We only retain your personal data related to core services, and the retention period abides by the Seychelles AML/CFT legal framework and applicable laws, with no redundant retention:

  1. Mandatory AML retention: All KYC data, spot trading and deposit/withdrawal records are retained for at least 7 years after the end of the user-company relationship (may be extended in accordance with the law);
  2. Complaint/litigation: Relevant data is retained until the dispute is resolved or the litigation limitation period expires (up to 10 years);
  3. Account cancellation: Data is still retained in accordance with the above rules, and on-chain transaction identifiers cannot be deleted.

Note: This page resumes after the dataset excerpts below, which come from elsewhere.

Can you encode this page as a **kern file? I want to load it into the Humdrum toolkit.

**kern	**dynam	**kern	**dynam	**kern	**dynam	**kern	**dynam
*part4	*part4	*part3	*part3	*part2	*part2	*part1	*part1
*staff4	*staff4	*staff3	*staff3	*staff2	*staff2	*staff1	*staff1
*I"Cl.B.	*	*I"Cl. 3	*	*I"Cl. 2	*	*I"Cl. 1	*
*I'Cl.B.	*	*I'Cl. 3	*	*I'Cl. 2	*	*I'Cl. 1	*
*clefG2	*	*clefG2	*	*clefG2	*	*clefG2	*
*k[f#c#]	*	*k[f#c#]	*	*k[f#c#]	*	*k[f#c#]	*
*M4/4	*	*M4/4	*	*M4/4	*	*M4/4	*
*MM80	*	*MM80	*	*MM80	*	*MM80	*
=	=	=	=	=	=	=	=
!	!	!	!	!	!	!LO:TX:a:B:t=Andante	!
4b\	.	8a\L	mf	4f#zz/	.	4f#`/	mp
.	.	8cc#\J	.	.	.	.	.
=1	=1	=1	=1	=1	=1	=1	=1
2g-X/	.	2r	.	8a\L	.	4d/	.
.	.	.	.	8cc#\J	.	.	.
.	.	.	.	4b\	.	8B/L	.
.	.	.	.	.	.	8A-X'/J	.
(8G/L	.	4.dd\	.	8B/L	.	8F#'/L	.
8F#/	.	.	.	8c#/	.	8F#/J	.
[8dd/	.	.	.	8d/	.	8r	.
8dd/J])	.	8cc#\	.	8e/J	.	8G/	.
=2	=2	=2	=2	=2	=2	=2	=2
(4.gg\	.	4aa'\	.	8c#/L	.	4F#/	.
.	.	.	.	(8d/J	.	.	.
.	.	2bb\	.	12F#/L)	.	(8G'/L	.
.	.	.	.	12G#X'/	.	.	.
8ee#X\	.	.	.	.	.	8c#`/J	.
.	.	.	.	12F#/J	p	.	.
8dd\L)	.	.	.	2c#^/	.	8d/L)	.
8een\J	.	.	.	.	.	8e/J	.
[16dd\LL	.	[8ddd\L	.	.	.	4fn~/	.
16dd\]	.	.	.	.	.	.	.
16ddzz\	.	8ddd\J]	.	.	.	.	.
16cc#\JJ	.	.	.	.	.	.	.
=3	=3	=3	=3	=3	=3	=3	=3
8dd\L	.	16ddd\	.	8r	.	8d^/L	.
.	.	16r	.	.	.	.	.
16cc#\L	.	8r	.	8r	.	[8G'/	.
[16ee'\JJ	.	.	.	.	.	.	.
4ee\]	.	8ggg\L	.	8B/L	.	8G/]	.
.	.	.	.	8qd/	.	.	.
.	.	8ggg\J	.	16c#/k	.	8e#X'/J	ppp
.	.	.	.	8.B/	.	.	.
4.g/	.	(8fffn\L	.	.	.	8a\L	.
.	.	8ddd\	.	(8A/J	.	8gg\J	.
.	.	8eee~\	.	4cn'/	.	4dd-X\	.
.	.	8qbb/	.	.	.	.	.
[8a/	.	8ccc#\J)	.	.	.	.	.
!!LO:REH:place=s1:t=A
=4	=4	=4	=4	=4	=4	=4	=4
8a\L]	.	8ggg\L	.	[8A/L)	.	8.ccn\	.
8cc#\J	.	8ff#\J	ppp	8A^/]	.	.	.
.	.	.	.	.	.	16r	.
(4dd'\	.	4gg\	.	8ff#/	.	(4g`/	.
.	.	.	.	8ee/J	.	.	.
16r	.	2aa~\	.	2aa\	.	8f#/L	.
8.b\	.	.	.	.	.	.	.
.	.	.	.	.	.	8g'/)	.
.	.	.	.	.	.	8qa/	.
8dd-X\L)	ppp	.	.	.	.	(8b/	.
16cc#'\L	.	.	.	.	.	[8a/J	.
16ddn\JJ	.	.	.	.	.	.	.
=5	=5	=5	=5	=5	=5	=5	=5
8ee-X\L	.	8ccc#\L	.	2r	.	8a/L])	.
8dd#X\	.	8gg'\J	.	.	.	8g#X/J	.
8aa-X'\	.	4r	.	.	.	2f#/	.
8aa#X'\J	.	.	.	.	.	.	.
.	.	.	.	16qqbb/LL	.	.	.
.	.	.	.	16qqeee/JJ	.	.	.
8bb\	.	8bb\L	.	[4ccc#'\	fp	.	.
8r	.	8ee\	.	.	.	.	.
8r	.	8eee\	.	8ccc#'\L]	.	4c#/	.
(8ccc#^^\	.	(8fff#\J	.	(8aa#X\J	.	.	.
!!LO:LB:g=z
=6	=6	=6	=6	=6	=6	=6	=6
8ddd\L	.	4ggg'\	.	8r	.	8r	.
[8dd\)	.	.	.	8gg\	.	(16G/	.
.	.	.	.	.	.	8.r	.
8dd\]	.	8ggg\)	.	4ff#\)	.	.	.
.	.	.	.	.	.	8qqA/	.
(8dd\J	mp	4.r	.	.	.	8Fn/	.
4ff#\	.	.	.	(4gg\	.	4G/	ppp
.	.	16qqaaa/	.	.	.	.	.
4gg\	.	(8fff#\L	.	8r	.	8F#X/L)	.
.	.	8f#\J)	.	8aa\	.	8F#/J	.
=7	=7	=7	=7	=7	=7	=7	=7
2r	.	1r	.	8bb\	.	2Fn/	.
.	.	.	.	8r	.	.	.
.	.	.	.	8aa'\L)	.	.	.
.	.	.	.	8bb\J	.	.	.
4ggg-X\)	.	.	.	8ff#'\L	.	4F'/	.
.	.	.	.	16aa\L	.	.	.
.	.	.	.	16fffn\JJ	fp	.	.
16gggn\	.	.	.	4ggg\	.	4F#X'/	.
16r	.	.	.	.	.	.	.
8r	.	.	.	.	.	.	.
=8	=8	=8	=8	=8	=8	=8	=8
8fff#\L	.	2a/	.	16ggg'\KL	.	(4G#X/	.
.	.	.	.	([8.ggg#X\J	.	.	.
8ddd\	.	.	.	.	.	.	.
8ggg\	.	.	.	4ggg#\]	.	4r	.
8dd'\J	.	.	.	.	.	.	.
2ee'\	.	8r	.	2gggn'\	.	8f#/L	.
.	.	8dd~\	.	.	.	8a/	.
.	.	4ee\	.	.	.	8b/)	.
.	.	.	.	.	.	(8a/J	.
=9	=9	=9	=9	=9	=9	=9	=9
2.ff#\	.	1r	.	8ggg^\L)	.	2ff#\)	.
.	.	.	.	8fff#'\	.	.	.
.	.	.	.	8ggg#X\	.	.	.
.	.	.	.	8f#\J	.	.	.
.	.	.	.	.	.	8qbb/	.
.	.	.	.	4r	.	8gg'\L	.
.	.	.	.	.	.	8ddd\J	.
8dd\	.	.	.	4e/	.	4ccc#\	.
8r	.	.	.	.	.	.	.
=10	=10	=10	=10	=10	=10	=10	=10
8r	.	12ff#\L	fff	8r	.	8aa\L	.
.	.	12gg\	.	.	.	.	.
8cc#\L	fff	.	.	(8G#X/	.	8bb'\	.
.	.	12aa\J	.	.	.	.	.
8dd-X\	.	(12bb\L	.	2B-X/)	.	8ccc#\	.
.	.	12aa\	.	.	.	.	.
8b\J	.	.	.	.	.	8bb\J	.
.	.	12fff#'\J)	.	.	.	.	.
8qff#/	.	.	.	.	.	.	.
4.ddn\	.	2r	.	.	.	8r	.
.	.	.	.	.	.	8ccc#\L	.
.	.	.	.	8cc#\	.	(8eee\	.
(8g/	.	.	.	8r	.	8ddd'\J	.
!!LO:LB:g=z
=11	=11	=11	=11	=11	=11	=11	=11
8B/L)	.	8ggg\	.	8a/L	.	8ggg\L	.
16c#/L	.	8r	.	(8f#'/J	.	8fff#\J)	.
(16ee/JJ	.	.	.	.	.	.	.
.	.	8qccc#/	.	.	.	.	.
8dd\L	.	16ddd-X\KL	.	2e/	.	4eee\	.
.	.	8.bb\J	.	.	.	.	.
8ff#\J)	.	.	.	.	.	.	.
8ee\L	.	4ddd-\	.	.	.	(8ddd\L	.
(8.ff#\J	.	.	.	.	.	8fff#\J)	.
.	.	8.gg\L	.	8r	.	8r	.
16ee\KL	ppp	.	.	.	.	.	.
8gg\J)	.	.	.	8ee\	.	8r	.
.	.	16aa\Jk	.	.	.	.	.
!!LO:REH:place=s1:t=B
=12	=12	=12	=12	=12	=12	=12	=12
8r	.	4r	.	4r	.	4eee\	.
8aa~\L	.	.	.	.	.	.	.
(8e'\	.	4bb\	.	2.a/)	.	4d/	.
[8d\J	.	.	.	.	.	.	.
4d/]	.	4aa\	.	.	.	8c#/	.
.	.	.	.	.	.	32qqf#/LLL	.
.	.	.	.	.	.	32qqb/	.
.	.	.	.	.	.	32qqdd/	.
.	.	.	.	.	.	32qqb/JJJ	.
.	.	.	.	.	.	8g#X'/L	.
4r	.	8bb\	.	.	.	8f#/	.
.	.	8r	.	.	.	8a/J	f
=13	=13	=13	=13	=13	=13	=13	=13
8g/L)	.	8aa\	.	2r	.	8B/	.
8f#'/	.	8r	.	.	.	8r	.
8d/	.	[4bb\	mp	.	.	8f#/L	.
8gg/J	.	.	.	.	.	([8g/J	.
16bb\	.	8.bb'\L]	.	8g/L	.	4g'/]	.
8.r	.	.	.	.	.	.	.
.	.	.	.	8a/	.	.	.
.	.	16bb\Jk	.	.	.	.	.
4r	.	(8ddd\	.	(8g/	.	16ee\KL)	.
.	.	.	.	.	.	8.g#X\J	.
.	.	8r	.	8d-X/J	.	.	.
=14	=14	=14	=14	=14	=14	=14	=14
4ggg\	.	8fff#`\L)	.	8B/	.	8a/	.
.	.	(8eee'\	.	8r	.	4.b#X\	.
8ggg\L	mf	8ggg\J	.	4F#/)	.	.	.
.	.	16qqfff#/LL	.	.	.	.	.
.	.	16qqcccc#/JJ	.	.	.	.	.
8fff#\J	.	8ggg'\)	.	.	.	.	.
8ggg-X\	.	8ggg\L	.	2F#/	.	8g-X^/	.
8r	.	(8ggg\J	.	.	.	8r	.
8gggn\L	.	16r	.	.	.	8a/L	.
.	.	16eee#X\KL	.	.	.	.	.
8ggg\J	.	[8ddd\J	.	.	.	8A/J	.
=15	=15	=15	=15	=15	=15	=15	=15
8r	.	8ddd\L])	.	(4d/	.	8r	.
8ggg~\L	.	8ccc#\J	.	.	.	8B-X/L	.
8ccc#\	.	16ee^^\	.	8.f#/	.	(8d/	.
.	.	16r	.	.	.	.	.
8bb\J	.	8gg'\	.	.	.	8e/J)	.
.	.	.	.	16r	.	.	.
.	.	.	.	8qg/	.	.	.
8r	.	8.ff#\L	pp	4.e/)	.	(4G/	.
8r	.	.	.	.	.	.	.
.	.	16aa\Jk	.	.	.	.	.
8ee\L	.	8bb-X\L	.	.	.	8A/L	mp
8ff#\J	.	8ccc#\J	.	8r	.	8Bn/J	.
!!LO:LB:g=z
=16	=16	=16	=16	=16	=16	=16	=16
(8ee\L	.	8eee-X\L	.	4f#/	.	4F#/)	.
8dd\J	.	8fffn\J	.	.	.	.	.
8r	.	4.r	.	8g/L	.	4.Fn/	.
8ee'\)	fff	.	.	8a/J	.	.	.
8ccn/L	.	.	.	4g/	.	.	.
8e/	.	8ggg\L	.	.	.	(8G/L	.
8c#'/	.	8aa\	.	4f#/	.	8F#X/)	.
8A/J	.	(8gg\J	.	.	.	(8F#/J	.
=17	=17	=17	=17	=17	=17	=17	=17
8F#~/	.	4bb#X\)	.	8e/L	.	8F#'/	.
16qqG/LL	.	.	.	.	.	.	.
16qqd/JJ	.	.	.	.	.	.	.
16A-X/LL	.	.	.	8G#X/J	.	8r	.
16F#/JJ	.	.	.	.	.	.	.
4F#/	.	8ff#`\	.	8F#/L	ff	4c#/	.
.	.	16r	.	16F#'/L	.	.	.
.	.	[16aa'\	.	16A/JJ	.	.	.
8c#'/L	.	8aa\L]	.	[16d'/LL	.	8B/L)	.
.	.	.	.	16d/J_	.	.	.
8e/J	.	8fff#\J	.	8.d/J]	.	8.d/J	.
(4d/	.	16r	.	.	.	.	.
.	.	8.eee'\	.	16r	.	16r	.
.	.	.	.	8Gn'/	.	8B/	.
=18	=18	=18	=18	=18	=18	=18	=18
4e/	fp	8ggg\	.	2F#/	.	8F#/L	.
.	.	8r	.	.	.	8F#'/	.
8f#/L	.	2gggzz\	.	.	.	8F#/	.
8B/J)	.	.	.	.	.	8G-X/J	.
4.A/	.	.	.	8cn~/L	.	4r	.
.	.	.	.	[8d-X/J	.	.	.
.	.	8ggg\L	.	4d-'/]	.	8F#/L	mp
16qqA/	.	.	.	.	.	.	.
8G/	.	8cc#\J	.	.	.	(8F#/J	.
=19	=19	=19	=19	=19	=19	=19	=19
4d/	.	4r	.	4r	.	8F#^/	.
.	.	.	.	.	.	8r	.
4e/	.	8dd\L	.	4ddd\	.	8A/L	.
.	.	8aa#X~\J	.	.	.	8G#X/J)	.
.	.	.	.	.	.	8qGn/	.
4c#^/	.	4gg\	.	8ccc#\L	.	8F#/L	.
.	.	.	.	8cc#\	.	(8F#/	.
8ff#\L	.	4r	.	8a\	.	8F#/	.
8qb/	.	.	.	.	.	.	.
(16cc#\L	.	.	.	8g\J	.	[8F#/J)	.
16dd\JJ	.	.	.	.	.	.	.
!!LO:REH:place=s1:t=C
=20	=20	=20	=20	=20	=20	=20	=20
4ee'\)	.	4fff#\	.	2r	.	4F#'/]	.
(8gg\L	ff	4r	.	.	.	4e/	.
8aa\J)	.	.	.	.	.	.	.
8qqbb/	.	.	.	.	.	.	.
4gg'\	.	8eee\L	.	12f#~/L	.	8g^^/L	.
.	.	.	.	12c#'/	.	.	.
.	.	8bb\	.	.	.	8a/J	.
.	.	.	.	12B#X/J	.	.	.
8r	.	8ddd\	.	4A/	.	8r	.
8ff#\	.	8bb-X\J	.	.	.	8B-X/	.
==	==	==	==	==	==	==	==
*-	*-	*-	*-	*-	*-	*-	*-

We will delete your data only when it meets legal requirements and no longer needs to be retained (excluding on-chain data).

9. Your Legal Rights

You have the following rights regarding your personal data (exercise via in-App customer service or email, we will verify your identity before processing):

  1. Access: Obtain a copy of the personal data we hold about you;
  2. Rectification: Request correction of inaccurate/incomplete personal data;
  3. Erasure: Request deletion of personal data (subject to legal requirements, AML retention rules and blockchain technical characteristics);
  4. Objection: Object to data processing based on legitimate interests (we will review and respond);
  5. Manual Review: Apply for manual review of automated decision-making results;
  6. Restriction: Request suspension of data processing under specific legal circumstances;
  7. Data Portability: Request transfer of your personal data in a machine-readable format (for contract-related/consented automated data);
  8. Withdraw Consent: Withdraw any explicit consent for data processing (will not affect prior lawful processing);
  9. Security Center Operation: Apply for unbinding GOOGLE Authenticator, resetting fund password (after identity verification);
  10. Complaint: Lodge a complaint with the Seychelles Information Commissioner or your local data protection authority.

Service Rules for Right Exercise

  1. No fee is charged for legitimate requests (a reasonable fee may be charged for unfounded/excessive requests);
  2. We will reply to your request within 30 calendar days (may be extended for complex requests, with prior notification);
  3. Identity verification materials provided by you will be deleted immediately after verification.

10. Other Provisions

This Notice is the primary privacy rule for InBitix App Version 1.0. If there is a conflict with other supplementary notices, this Notice shall prevail.

InBitix Global Limited reserves the right to interpret this Notice in accordance with the law.